Reproduce each line of the records below word for word, in the same order and with nothing changed.

• _THE INPUT_:
☆ ☆ ☆ ☆ ☆

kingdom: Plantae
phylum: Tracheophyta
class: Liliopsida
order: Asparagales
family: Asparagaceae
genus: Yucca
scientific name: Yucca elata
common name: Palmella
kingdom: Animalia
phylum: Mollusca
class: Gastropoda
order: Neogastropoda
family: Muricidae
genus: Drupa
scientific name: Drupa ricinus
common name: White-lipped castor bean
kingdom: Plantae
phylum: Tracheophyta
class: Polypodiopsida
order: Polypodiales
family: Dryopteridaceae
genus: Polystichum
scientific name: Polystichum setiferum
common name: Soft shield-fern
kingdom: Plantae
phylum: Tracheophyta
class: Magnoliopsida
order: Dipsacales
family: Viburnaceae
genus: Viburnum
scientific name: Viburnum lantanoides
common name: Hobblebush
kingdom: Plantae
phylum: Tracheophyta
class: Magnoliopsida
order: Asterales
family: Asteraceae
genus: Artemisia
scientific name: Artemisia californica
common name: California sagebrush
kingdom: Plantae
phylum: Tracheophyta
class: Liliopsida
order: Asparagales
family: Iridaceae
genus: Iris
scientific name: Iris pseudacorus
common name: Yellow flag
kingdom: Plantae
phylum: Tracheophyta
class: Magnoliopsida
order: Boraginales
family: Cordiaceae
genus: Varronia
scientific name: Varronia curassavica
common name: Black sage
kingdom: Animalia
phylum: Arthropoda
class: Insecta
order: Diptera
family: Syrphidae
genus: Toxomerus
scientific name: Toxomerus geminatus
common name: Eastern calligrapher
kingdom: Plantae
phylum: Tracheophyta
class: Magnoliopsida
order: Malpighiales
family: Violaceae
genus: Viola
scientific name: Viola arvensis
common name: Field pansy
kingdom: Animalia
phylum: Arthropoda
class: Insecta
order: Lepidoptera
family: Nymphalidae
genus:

☆ ☆ ☆ ☆ ☆

• _EXERCISE ANSWER_:
kingdom: Plantae
phylum: Tracheophyta
class: Liliopsida
order: Asparagales
family: Asparagaceae
genus: Yucca
scientific name: Yucca elata
common name: Palmella
kingdom: Animalia
phylum: Mollusca
class: Gastropoda
order: Neogastropoda
family: Muricidae
genus: Drupa
scientific name: Drupa ricinus
common name: White-lipped castor bean
kingdom: Plantae
phylum: Tracheophyta
class: Polypodiopsida
order: Polypodiales
family: Dryopteridaceae
genus: Polystichum
scientific name: Polystichum setiferum
common name: Soft shield-fern
kingdom: Plantae
phylum: Tracheophyta
class: Magnoliopsida
order: Dipsacales
family: Viburnaceae
genus: Viburnum
scientific name: Viburnum lantanoides
common name: Hobblebush
kingdom: Plantae
phylum: Tracheophyta
class: Magnoliopsida
order: Asterales
family: Asteraceae
genus: Artemisia
scientific name: Artemisia californica
common name: California sagebrush
kingdom: Plantae
phylum: Tracheophyta
class: Liliopsida
order: Asparagales
family: Iridaceae
genus: Iris
scientific name: Iris pseudacorus
common name: Yellow flag
kingdom: Plantae
phylum: Tracheophyta
class: Magnoliopsida
order: Boraginales
family: Cordiaceae
genus: Varronia
scientific name: Varronia curassavica
common name: Black sage
kingdom: Animalia
phylum: Arthropoda
class: Insecta
order: Diptera
family: Syrphidae
genus: Toxomerus
scientific name: Toxomerus geminatus
common name: Eastern calligrapher
kingdom: Plantae
phylum: Tracheophyta
class: Magnoliopsida
order: Malpighiales
family: Violaceae
genus: Viola
scientific name: Viola arvensis
common name: Field pansy
kingdom: Animalia
phylum: Arthropoda
class: Insecta
order: Lepidoptera
family: Nymphalidae
genus:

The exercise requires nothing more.